We’re developing a small tool ENACrestic that is a simple qt app that does the automation of running a restic backup every x minutes and a restic forget every y backups. It runs on Ubuntu.
A concern we have is that when everything is automated, behind the scene, it happens that the user will just shutdown it’s computer (or suspend or …) when a backup or a forget is running … leaving a lock behind.
We’re thinking about scenarios to solve it transparently …
One scenario would be to restic unlock whenever we fall into this issue and try again.
unlock removes locks that are older than 30 minutes or if created by the local host, if the corresponding restic process no longer runs. Thus in most cases calling unlock should do everything you need. Just make sure that you use restic >= 0.10.0. For older restic versions, the timestamp in the lock file is not properly refreshed.
unlock --remove-all is somewhat dangerous, unless you can 100% guarantee that no other restic processes are accessing that repository.
You talk about timestamp refreshed.
Does that mean that for restic >= 0.10.0 , the timestamp in the lock represent the time when last restic internal operation has been done ?
So when timestamp is older than 30 minutes, that means more than 30 minutes of inactivity by the process that created the timestamp ?
e.g. a restic forget that runs actively for 52 minutes, the timestamp would always be some seconds old ?
As long as restic runs, it refreshes the lock file every five minutes. If a restic process fails, then the latest lock is left behind. When a lock is older than 30 minutes, then either the corresponding process has failed or the host’s clock is wrong.
The lock is absolutely essential to prevent prune and backup from running at the same time. If both command are active at the same time, this will most likely damage the snapshot created by backup and also affect further snapshots. Thus the design choice was to play it safe and just bail if there is any other lock left.
In addition, until a few days ago there were some situations in which one could end up with a lock file older than 30 minutes and a still running restic process (see Strict repository lock handling by MichaelEischer · Pull Request #3569 · restic/restic · GitHub, actually this is just a 99% fix, I’m not sure whether 100% are even possible). (restic < 0.10.0 also had a refresh bug). Now the only remaining problem is wrong clocks. That is something against which we can do little in restic (except maybe checking timestamps in the backend???).
Unfortunately, it is far too easy to end up with clocks that are off by a few hours. Ideally, restic doesn’t break a repository in that case. I plan to eventually add some sort of automatic unlock, but probably with a much longer timeout than 30 minutes.
Dual-booting operating systems is an easy way to run into this since Windows defaults to storing BIOS time in local timezone, Linux defaults to storing UTC in the BIOS, but less technical users often change the time to be “correct” without even noticing the timezone is wrong.

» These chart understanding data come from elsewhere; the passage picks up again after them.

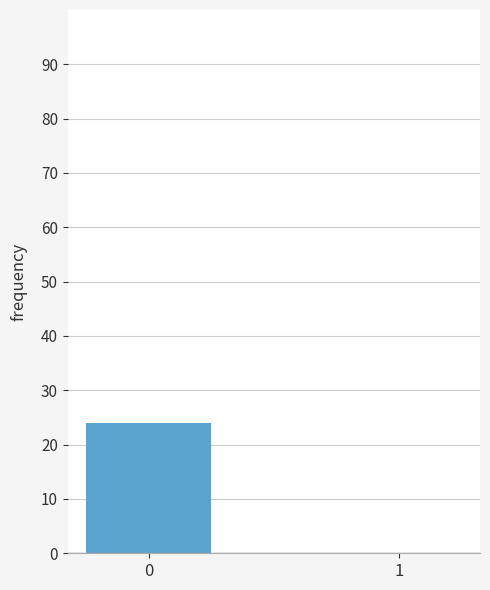

Is it true that the value at 1 is -17?

False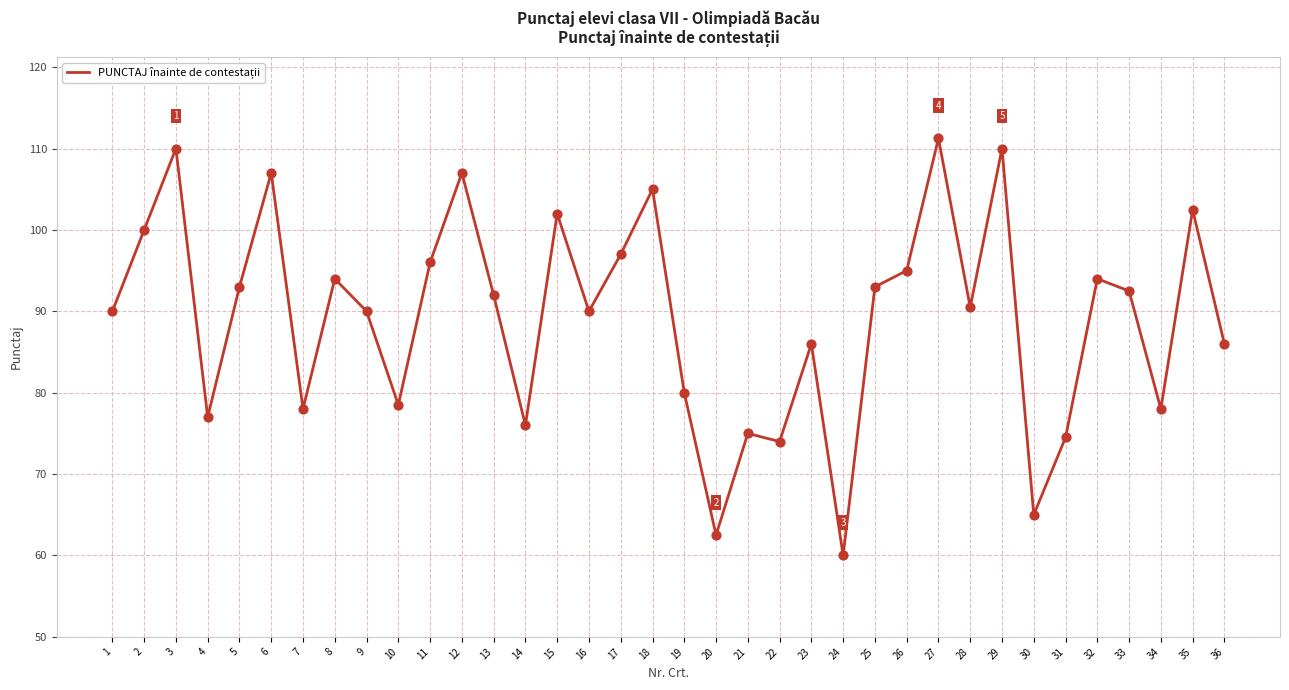

What is the change in value from 1 to 18?

+15.0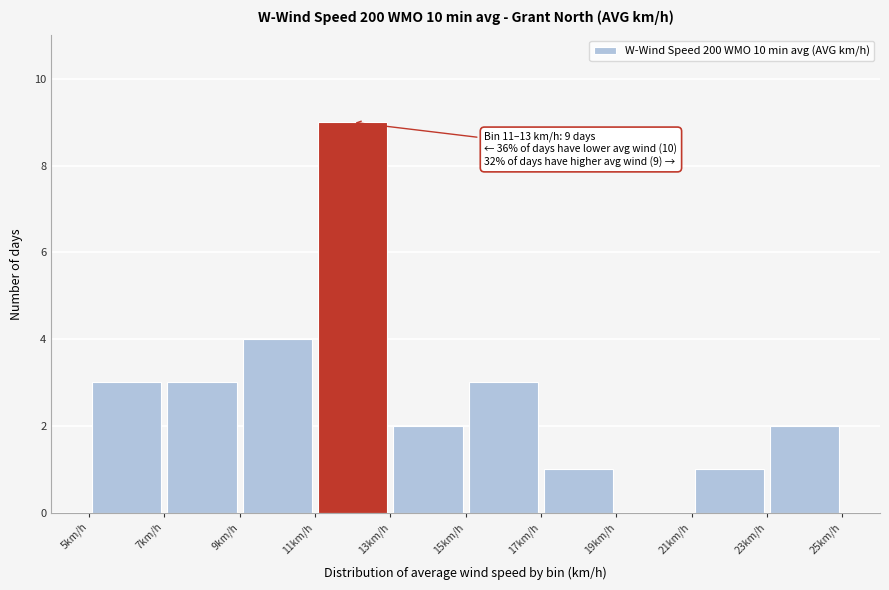

Over which range of the x-axis is the bar tallest?

11 to 13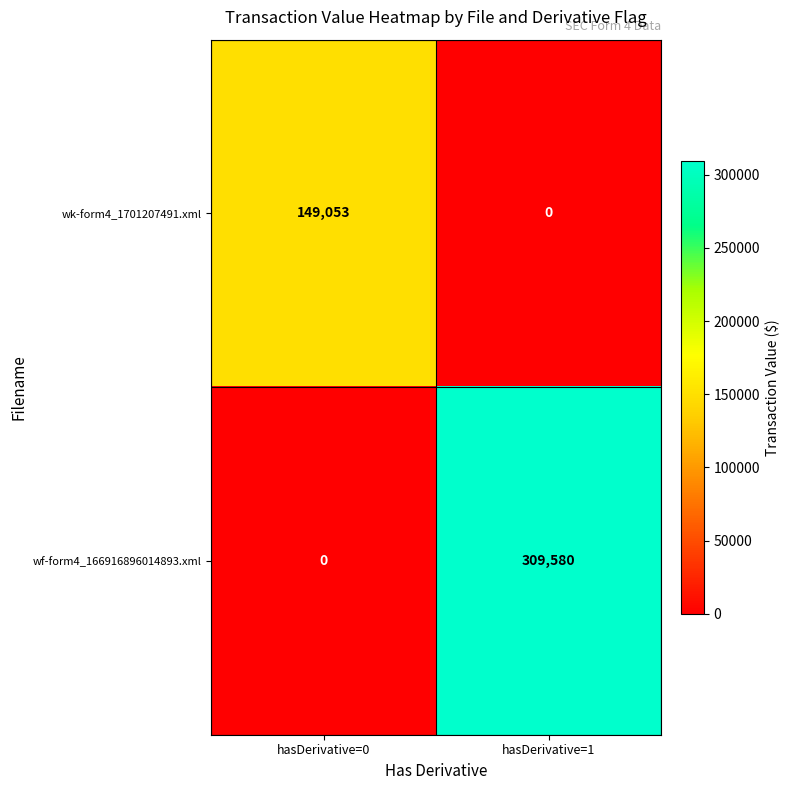

Which series changed the most between hasDerivative=0 and hasDerivative=1?

wf-form4_166916896014893.xml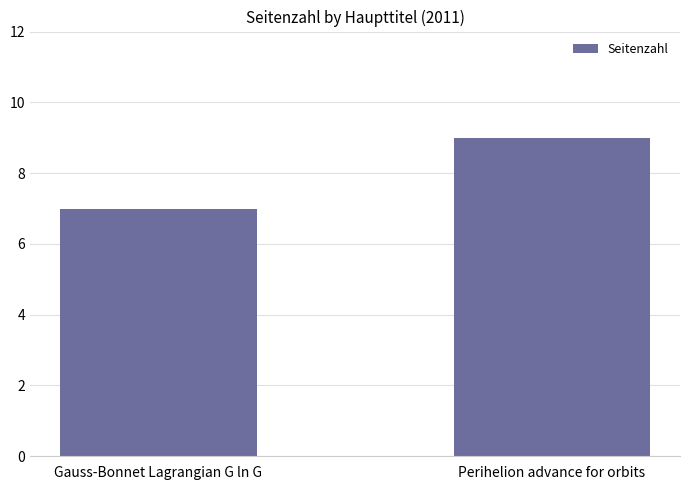

Is it true that the value at Gauss-Bonnet Lagrangian G ln G is 3?

False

You can still have the time off by any unknown value easily enough.
It might be worth considering using Google’s Roughtime protocol to grab the “real” time and toss it into the lock file, and then use roughtime for deciding whether automatic unlock is an option? You could still fail to the local time if roughtime was not available so that there is no network dependency just to get restic to run.
It depends on how frequently this actually comes up, and if there is a common trigger.
Hi, sounds interesting. I am currently working on something equivalent. Please let me describe. I would like to automate my backups of the /home/user directories on all hosts to a repo on a local SAN and a Backup-Server via sftp , that uses ssh-publickey, password and OTP auhentification, hourly. I know that I could configure ssh to passwordless authentication, but OTP makes me a headache. I don´t want to deactivate it on the other hand I have no idea how to implement it into a script that is started by cronjob. If you have an idea how to solve that, please let me know. Many thanks in advance,
Uli
Has there been any progress with this?
I have backup scripts which perform a backup, and if successful, perform a forget.
I currently have these lock files:
(Could “restic list lock” be updated to show who has the lock, and when it was created?)
-rw------- 1 media media 154 Mar 27 17:55 3dab1311a2ed637a4e8f57ff5b6ae863cbde128a0056e4197f1daeb46d3074d1
-rw------- 1 media media 157 Mar 30 22:22 808bb784b69e62bffce74e25634b8738e75ea63919b0fd3298b10cd7b2a5b384
Restic forget reports:
repo already locked, waiting up to 0s for the lock
unable to create lock in backend: repository is already locked by PID 9432 on HOST by HOST\user (UID 0, GID 0)
lock was created at 2025-03-30 22:22:35 (230h5m2.50427654s ago)
I’m fairly confident a 230h old lock can be safely nuked.
If a lock refresh process was in place, and the backup refreshed the lock regularly, then a lock with an old refresh time could be safely removed.
Locks are already refreshed every 5 minutes by default. There’s also a special case that a restic operation can continue if a client has been suspended for a longer time if its lock file still exists. I wanted to wait with modifying the unlock behavior until I find time to work on the non-blocking prune (probably restic 0.20) as it will introduce further corner cases.